In 2012, a political coup in Mali led to the temporary closing of most schools in the northern part of the country. Mariam Ibrahim, then only six years old, was among those affected. For the next few years, Mariam—who had been attending a religious school in the Gao region—stayed home and performed domestic chores at a time when she should have been learning how to read and write.
Then in 2017, Mariam’s parents learned about a program that was providing out-of-school youth with a second chance at an education: EDC’s USAID-funded Education Recovery Support Activity (ERSA). ERSA offers intensive, accelerated education (AE) programs that give children the basic literacy and mathematics skills they missed by not being in school. After one year of participating in an AE program, most students take a placement test and re-enter their local public school at the second-, third-, or fourth-grade level.
Mariam’s parents enrolled her, and one year later, Mariam is thriving in fifth grade. She has dreams for her future, too.
“I would like to become a doctor,” Mariam says.
Around the world, an estimated 262 million children and youth are not enrolled in school for reasons ranging from conflict to poverty to perceived ability. And for every year that a child remains out of school, the chance of that child ever reentering formal education grows slimmer. Gaps in basic knowledge widen. Children become too old to reenter the grade that they left. Responsibilities at home become too great.
Prioritizing essential skills
But ERSA is showing that AE programs can help children overcome these barriers, even in regions where conflict has not fully subsided. Since 2015, the program has reached 10,150 formerly out-of-school children, and has reintegrated 7,460 of them into formal classrooms in the Gao and Menaka regions.
“Accelerated education has been around for about 25 years,” says EDC’s Brenda Bell, who has helped develop AE programs in Liberia and Mali. “But over the past decade, interest in it has grown. This is a direct response to the huge number of children and youth who are not in school, and who might want to enter or reenter the formal education system.”
According to Bell, well-designed AE programs do not attempt to condense an entire primary school education into a single year—a practice she describes as “cramming stuff into the box.” Rather, they prioritize essential skills and capacities that children need to succeed, including building foundational literacy and numeracy skills, as well as social-emotional competencies, such as tolerance and personal resilience.
“There’s less memorization and more application,” Bell says.
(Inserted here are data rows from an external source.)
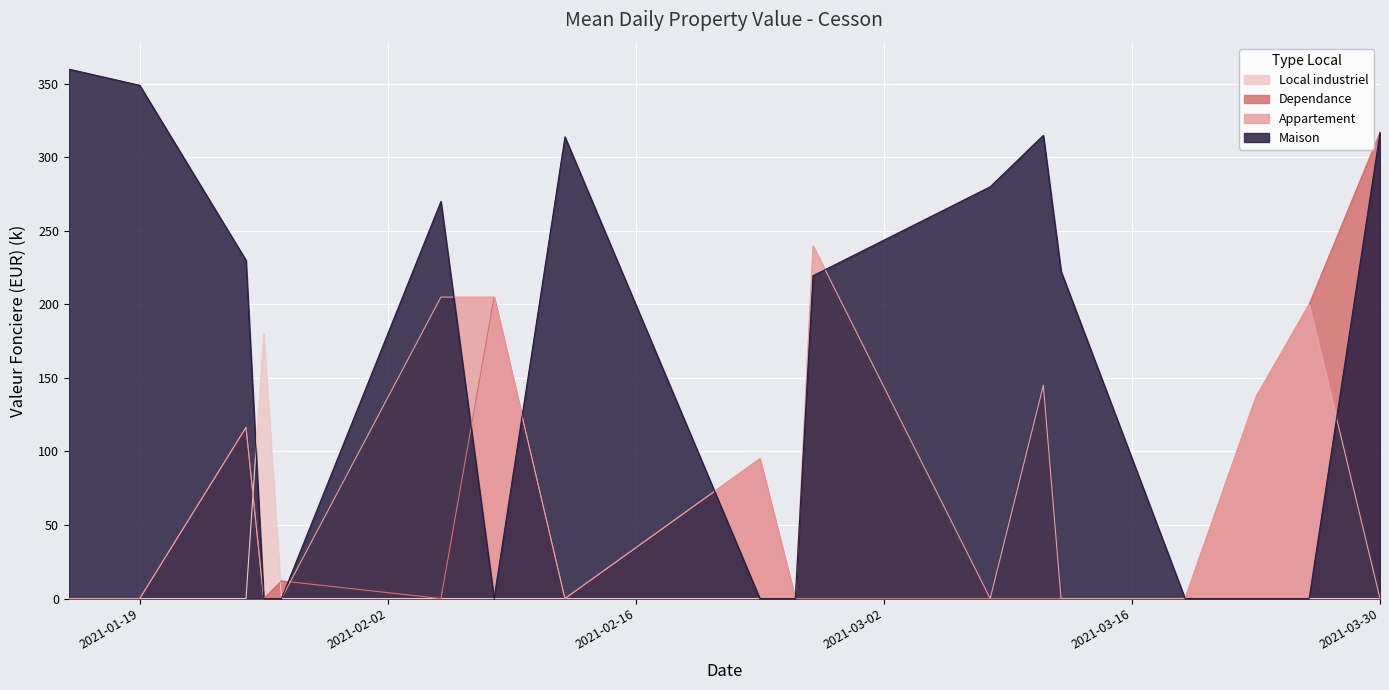

What is the spread (max minus min) of values at 2021-02-12?

313.9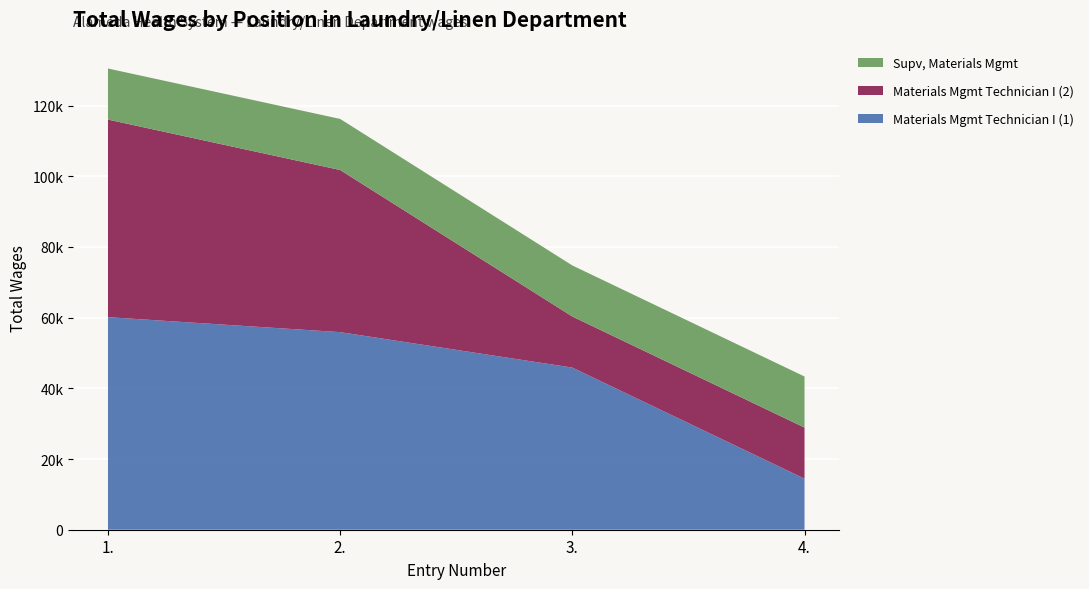

Reading left to right, what are all the values shown in this chart?

Materials Mgmt Technician I (1): 60140	55906	45873	14450
Materials Mgmt Technician I (2): 55906	45873	14450	14450
Supv, Materials Mgmt: 14450	14450	14450	14450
In ERSA classrooms, students sing, read aloud, learn by interactive audio instruction, and work together to solve problems. Overseeing the lessons are ERSA-trained facilitators—usually adult volunteers from the local community—who use a standards-based curriculum built specifically for the Malian context.
Emphasis on quality
Beyond individual success stories, such as Mariam’s, there is evidence that EDC’s approach to accelerated education is working at scale. Across all ERSA sites, three-quarters of enrolled children successfully complete a full year of accelerated education. And in communities where students are able to transition to a public school after their year in ERSA, 90 percent do. ERSA students also display significantly better literacy results than their peers who attended public school continuously.
“We emphasize quality so that children are able to transition successfully after their year in accelerated education,” says EDC’s Christina N’Tchougan-Sonou, director of ERSA. “Our goal is to make the transition into formal school more fluid, and to that end, we include community members and teachers from the formal school on the jury that evaluates each child.”
However, ERSA staff do encounter parents who are skeptical about enrolling their children. Some are dismayed by the quality of the local public schools, many of which are under-resourced, overcrowded, and without basic sanitation, making them unsafe or unwelcoming spaces for some students. ERSA is addressing some of these issues by transferring new classrooms and latrines that were built for the AE programs to their host public schools, as well as training school directors and teachers in the pedagogical techniques used in the AE programs —improvements that raise the quality of education for all the students and teachers.
ERSA’s community liaisons also play an important role in convincing parents to send children back to school. Liaisons discuss the benefits of the AE programs, from the improved classrooms to the fact that children learn in French—the language of broader economic and civic opportunity in Mali. Often, liaisons can break down parents’ skepticism about formal education by asking a simple question: “Don’t you want your child to be able to read and write?”
“The way we present accelerated education makes the whole idea of formal education more approachable and valued by families,” says N’Tchougan-Sonou.